No one else was up yet, and she was grateful for that as she lurched along the corridor and through the door to the washroom. Amanda launched herself at the nearest basin in the line, just in time, and emptied her stomach of last night’s meal in one explosive expulsion. She coughed and spat acidic bile from her mouth, holding tight to the cold porcelain and letting herself sink slowly to the green-and-white tiled floor.
With her forehead pressed tight to the edge of the sink, Amanda felt a measure of equilibrium return. The coolness of the porcelain and the hardness of the tiled floor were reassuring in their normality, the solidity of the waking world enfolding her in its comforting safety.
“Jeez, Mandy, you okay?” said a voice with more than a hint of the Bayou to it.
Amanda turned her head and saw Rita standing farther along the line of sinks, clad in her knee-length running skirt and a cotton top with “M.U. Athletics” printed on the front. Rita spat toothpaste into the basin and was at Amanda’s side a second later, helping her to her feet. Satisfied Amanda wasn’t about to keel over, she filled a cloudy glass from the tap and handed it to her.

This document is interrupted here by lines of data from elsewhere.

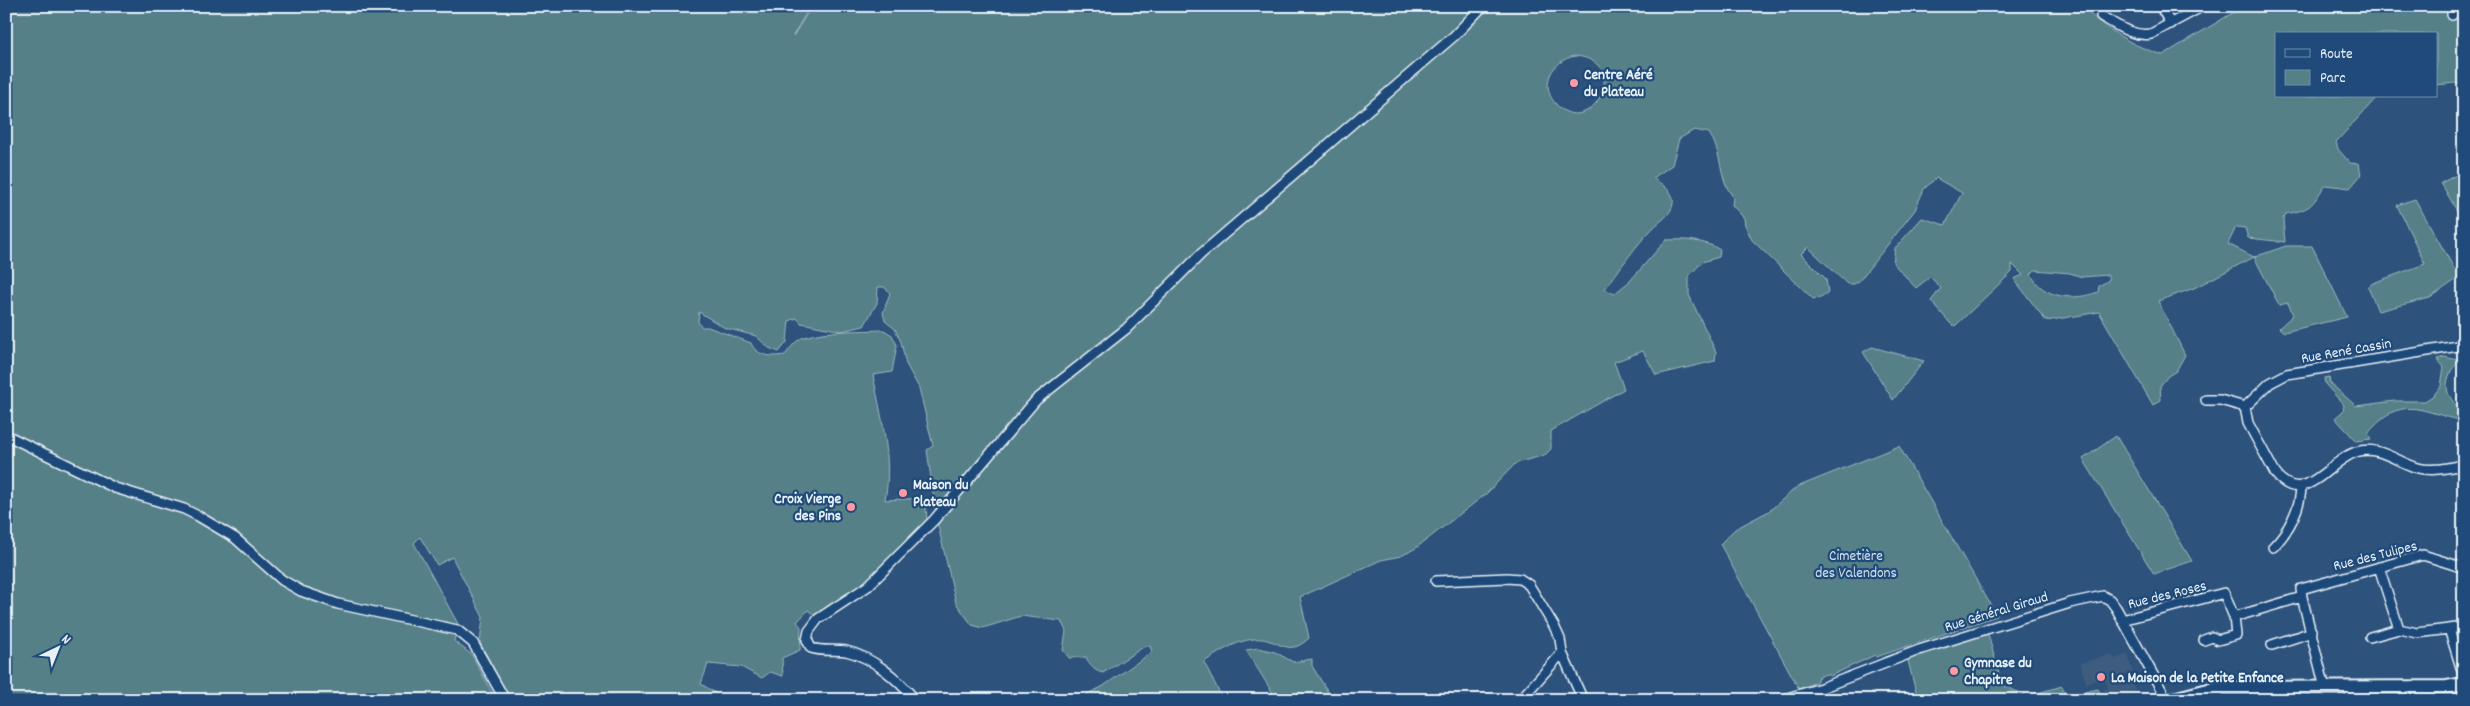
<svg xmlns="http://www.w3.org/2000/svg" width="2470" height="706" font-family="Dekko,sans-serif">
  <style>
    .built { fill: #3e5b7e }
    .green { fill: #558088; stroke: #9eb8c0; fill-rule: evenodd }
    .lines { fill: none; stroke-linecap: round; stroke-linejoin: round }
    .street-casing { stroke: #e8f1f8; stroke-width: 12 }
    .secondary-casing { stroke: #e8f1f8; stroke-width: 16 }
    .street { stroke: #1f4a7a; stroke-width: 9 }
    .secondary { stroke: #1f4a7a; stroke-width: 12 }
    .poi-dot { fill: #ff9aa2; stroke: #1f4a7a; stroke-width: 2 }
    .labels { text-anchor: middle; stroke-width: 4.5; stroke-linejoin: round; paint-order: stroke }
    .poi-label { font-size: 15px; font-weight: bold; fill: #e8f1f8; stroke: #1f4a7a; text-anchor: start }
    .street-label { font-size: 15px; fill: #e8f1f8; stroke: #1f4a7a }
    .park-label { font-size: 15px; fill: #d2e0e7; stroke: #1f4a7a }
  </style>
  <rect width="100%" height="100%" fill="#2d527c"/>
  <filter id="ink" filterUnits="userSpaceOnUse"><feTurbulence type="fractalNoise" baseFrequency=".02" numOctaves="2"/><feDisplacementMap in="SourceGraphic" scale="10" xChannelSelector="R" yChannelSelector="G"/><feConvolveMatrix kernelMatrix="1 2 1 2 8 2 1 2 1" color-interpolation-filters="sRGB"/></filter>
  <g filter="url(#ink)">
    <!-- built -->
    <path class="built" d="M2112,654L2114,659L2128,654L2133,672L2116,677L2119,685L2133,681L2136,691L2130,692L2133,700L2107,699L2104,689L2108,688L2104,678L2086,683L2080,663Z
      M2464,693V700H2363L2362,696Z"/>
    <!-- green -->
    <path class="green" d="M6,6H810L793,36L812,6H2082C2103,28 2134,47 2163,55L2244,6H2456L2457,16L2464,17V86L2455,83L2436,85V34H2276V96H2378L2336,142L2338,149L2350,163L2359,164L2361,175L2350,188L2325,185C2311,207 2311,209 2286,214L2283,219L2285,242L2248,238L2245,228L2236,227L2228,244L2254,257L2286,246H2312L2347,317L2284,332L2279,328L2293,315L2288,303L2279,305L2254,257L2194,288L2158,301L2185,355L2176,371L2168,376L2160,386L2161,400L2153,405L2099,312L2046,321L2014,279L2023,275L2012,264V272L1955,326L1950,323L1931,301L1941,288L1930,277L1916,288L1893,263L1895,248L1922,218L1945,225L1962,193L1936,178L1924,189L1915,210L1859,281L1854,284H1847L1808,247L1801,254L1826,279L1828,292L1821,298L1813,299L1752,240L1745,225L1744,218L1732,205L1733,197C1718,178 1723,153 1709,133L1694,130L1679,139L1672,165L1653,178C1662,185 1675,191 1673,204C1671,215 1660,221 1653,228C1634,247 1621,268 1605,289L1614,294L1630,281L1666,240C1684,239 1705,240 1720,250L1719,257L1702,262L1689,276V295L1716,352L1715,361L1656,375L1643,351L1614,362L1624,389L1551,431V449L1545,455L1516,463L1486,494L1416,548L1401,556L1381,560L1300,597L1309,638C1287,660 1277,636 1254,639C1235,641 1220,652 1204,662L1223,700H1083L1087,694L1102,687L1152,652L1150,646H1145L1103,673C1094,671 1090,666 1086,657L1069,658L1063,650L1066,631L1061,621L1021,616L983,628L972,625L956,603L937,521L927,450L933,446L919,388L906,364L901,342L895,329L885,321L883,313L890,293L884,287H878L877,303L864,326L842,331L801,323L797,318L789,321L787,342L779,352L769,348L756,336L725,328L699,312L698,322L702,327H708L751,343C757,357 772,357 785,355C790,349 796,339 805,337C824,330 863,331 884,330L892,335L897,345L892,372L873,375C881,416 893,459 885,500L925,498L927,519L871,578L814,615L808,610L797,622L801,627L800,650L782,658L783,676L770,672L762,678L741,667L708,664L701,684L727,700H511L480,643L483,617L452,557L437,565L420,537L414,543L458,624L454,641L472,655L496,700H6ZM1575,56C1635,61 1589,143 1555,103C1539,84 1553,60 1575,56ZM2035,270L2070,273L2082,277L2108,275L2109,280L2099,286L2098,292C2075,301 2042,299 2031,274Z
      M2464,171V223L2441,183Z
      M2415,199L2455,270L2464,265V274L2430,298L2378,311L2368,287L2373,283L2425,264L2397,205Z
      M1872,347L1924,361L1893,400L1863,352Z
      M2445,357L2461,361C2455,365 2451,369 2449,376C2440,400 2464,405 2464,421C2432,416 2409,396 2380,420C2376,425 2370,428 2368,434L2371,439L2356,441L2335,418L2343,411L2344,405L2325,384L2324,378L2329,377L2330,383L2356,406L2395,401H2425L2434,395L2441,386L2444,367L2437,359Z
      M2116,436L2192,561L2154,574L2083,459Z
      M1899,446L1997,616L1876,657L1875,655L1830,676L1826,674L1818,677L1816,682L1799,689L1720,544L1735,529L1769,511L1797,487Z
      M1988,634L2002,685L2027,696L2062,686L2066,696L2098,689L2104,700H1918L1907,657Z
      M1259,648L1275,652L1293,662L1312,659V666L1333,700H1277L1246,650Z"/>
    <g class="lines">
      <!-- street casing -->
      <g class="street-casing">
        <path id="street" d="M2160,6L2171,24
          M2452,15L2453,6
          M2101,16C2117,25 2132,37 2151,34L2203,6
          M2206,400H2220L2245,407
          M2245,407L2248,423L2275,473C2303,510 2329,460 2356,452C2380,445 2396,462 2418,468C2433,472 2449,467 2464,465
          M2245,407L2270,383L2287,374L2464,345
          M6,435L115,488L184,509L198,516L235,538L282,580L301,591L338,604L457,630L473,643L505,700
          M2273,547C2288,532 2301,508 2301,486
          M2379,567L2399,629L2417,633L2449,629L2464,677
          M1436,581L1507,578L1520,579L1529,585L1554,626L1560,639L1562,653L1583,700
          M2302,597L2301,589L2423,555L2464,568
          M2234,617L2302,597L2325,688
          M2122,620L2224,593L2234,617L2236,635L2218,640L2212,637L2204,640
          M2449,629L2464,627
          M2370,637L2399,629
          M2272,645L2312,632
          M2349,687L2352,700
          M2216,688L2219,700
          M915,700C898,679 873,657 846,651C835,649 823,652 811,648L807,640L809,631L818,619L868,586L934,520L1036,400L1126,329L1201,254L1454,36L1483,6
          M1520,700L1562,653
          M1781,700L1821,688L1919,650L2070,603L2103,596L2110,600L2116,608L2167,700"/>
      </g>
      <!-- secondary casing -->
      <g class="secondary-casing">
        <path id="secondary" d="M2169,700L2216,688L2447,687L2464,684"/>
      </g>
      <!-- street -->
      <use href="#street" class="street"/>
      <!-- secondary -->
      <use href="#secondary" class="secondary"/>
    </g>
  </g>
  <!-- markers -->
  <g class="poi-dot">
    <circle cx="1574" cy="83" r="5"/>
    <circle cx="903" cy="493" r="5"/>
    <circle cx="851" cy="507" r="5"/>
    <circle cx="1954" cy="671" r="5"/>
    <circle cx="2101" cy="677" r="5"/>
  </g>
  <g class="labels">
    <!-- poi labels -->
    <g class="poi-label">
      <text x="1584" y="79">Centre Aéré<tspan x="1584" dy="17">du Plateau</tspan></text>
      <text x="913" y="489">Maison du<tspan x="913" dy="17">Plateau</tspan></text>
      <text x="841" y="503" text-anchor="end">Croix Vierge<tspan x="841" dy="17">des Pins</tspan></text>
      <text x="1964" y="667">Gymnase du<tspan x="1964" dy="17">Chapitre</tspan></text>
      <text x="2111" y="682">La Maison de la Petite Enfance</text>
    </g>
    <!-- street labels -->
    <g class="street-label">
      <text transform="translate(2346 350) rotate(-10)" y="5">Rue René Cassin</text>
      <text transform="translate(2375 555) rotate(-14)" y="5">Rue des Tulipes</text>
      <text transform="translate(2167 594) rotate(-14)" y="5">Rue des Roses</text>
      <text transform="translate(1996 611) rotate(-17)" y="5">Rue Général Giraud</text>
    </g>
    <!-- park labels -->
    <g class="park-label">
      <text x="1856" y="560">Cimetière<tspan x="1856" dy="17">des Valendons</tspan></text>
    </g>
  </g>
  <!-- margin -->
  <rect width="2470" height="706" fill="none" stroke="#1f4a7a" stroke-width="25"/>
  <rect x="12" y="12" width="2445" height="681" fill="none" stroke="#e8f1f8" stroke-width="2" filter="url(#ink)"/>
  <!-- legend -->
  <rect x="2275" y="32" width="162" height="65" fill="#1f4a7a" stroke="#6f8dac"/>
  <rect x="2285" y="49" width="25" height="8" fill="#1f4a7a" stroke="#6f8dac"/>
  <text x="2320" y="58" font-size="15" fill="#e8f1f8">Route</text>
  <rect x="2285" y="70" width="25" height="15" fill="#558088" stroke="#6f8dac"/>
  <text x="2320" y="82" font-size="15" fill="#e8f1f8">Parc</text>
  <!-- north arrow -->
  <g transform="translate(58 648) rotate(43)" stroke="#1f4a7a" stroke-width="4" paint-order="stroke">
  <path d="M0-4L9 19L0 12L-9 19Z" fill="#e8f1f8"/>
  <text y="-8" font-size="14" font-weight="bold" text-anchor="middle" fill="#e8f1f8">N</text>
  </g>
</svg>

“Here, get this down you,” said Rita.
“Thanks,” said Amanda, swilling the water around her mouth and spitting the last of the acrid remnants of last night’s beans and chicken into the basin.
“You been having that damn dream again?” asked Rita. “How many nights is it now?”
Amanda shrugged. “Six? Maybe seven.”
“The hell you say,” said Rita. “More like you been waking up screaming for two weeks now. Trust me, I know.”
“Don’t be foolish,” said Rita. “I ain’t looking for no apology. I’m worried about you.”
“I’m fine,” said Amanda, taking another mouthful of water. “Honestly.”
She saw Rita wasn’t convinced. Rita was a smart cookie, born and raised in New Orleans before winning an athletics scholarship and coming north to Miskatonic. Her skin was smooth Creole dark, with deep brown eyes and full lips. She was pretty in a way the boys hadn’t caught onto yet.
“Fine my ass,” said Rita. “You need to sort this thing out. You gotta speak to Doc Waldron. Get him to give you something to help you sleep.”
“No!” said Amanda, more sharply than she intended.
“Hey, I’m just trying to help here.”
“I know,” said Amanda. “I’m sorry. I’m just…just a little out of sorts.”